When we surrender to the will of the Father, we too become Jesus’s mother.
As far as we know, Eckhart’s notion may have been inspired by such images, which were made in Germany when Eckhart was alive. Or possibly they were made out of response to his own sermons. But that is for the medievalists to debate. What matters far more is that it be realized in each of us now—instead of merely admiring Mary’s yes, to join in it by saying yes repeatedly to God ourselves. It is a well-known Protestant tactic, whenever Mary comes up, to cite Jesus’s words in Matthew 12:50, addressed to those trying to draw his attention to his family: “Whoever does the will of my Father in heaven is my brother and sister and mother.” But to use that move to avoid a Marian theology is to jump from the frying pan into the fire. For if we read it plainly, the verse asks us to be Marian ourselves. When we surrender to the will of the Father, we too become Jesus’s mother, nurturing—through solitude and silence—the vulnerable presence of God within.

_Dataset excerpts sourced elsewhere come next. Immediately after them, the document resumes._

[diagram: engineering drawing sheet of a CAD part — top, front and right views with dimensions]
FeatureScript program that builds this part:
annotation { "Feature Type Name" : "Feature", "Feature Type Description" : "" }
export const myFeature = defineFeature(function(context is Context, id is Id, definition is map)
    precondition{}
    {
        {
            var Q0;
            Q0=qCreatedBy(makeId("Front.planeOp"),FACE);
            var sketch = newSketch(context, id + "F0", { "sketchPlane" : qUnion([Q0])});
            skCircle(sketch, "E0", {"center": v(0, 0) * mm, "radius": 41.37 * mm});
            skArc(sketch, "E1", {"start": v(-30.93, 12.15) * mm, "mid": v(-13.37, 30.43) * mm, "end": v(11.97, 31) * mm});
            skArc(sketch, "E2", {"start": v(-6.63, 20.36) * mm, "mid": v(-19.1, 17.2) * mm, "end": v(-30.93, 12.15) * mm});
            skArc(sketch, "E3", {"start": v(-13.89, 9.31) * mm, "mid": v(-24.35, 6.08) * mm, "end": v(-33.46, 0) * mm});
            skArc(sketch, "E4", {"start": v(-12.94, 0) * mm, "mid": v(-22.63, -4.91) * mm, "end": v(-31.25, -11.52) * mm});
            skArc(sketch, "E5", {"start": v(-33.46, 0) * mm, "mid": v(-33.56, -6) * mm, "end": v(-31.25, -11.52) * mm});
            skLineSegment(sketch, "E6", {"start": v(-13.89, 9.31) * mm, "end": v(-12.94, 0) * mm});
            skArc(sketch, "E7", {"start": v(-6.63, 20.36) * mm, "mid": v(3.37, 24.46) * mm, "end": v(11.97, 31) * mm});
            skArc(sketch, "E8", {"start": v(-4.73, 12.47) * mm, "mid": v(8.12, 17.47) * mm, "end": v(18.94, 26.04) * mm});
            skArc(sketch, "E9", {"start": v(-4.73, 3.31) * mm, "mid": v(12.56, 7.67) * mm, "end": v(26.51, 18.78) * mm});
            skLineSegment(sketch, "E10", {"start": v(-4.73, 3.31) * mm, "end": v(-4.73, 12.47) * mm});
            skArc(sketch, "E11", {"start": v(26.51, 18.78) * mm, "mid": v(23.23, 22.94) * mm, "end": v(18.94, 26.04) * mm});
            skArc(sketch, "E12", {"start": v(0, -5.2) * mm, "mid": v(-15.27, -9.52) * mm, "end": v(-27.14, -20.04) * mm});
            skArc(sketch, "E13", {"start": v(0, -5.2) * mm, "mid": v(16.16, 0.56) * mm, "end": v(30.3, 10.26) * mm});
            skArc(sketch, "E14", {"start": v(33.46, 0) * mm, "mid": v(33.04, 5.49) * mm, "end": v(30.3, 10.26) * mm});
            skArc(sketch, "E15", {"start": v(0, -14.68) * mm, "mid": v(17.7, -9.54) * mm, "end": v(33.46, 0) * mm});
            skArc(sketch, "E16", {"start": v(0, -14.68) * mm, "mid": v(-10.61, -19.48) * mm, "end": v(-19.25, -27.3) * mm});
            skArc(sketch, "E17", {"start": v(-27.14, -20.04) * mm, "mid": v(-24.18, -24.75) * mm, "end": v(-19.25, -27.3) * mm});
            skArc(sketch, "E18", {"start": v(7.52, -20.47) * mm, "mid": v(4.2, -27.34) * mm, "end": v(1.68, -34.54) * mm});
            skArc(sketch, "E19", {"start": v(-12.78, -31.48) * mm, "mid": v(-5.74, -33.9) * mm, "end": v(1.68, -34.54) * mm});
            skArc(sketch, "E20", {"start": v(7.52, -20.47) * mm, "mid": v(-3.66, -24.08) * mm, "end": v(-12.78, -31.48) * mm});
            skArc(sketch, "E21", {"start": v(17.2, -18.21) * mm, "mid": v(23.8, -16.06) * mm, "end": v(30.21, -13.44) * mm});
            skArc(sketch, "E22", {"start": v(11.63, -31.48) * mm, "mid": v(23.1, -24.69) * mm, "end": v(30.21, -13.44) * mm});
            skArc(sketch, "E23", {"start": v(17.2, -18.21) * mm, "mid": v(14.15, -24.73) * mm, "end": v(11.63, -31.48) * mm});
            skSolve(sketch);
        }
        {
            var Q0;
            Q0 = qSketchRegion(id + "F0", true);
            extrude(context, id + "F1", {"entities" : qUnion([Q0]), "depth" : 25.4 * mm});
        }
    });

In sum, Eckhart’s ecumenical Marian theology is the opposite of spiritual voyeurism. We might prefer to watch Mary from the stands with two millennia of distance between us, and there is nothing wrong in principle with celebrating the singular mystery of Christ, born of a Virgin. But Eckhart also demands we suit up and take the field ourselves. He summons us from premature Christmas sentimentality into mystical silence, urging us to allow Christ to be born in us, not only in Advent, but throughout the year. “God wants nothing more of you,” Eckhart insists, “than for you to go out of yourself and all individuality and let God be God within.”
But nor should we show off about it. Instead, we close ourselves up, like a Vierge ouvrante statue, and tackle everyday mundanities, snow-shovelling and shopping, vacuuming and loading the dishwasher. All the while, like the glow that radiates from pregnant women, the light in our eyes betrays the secret within.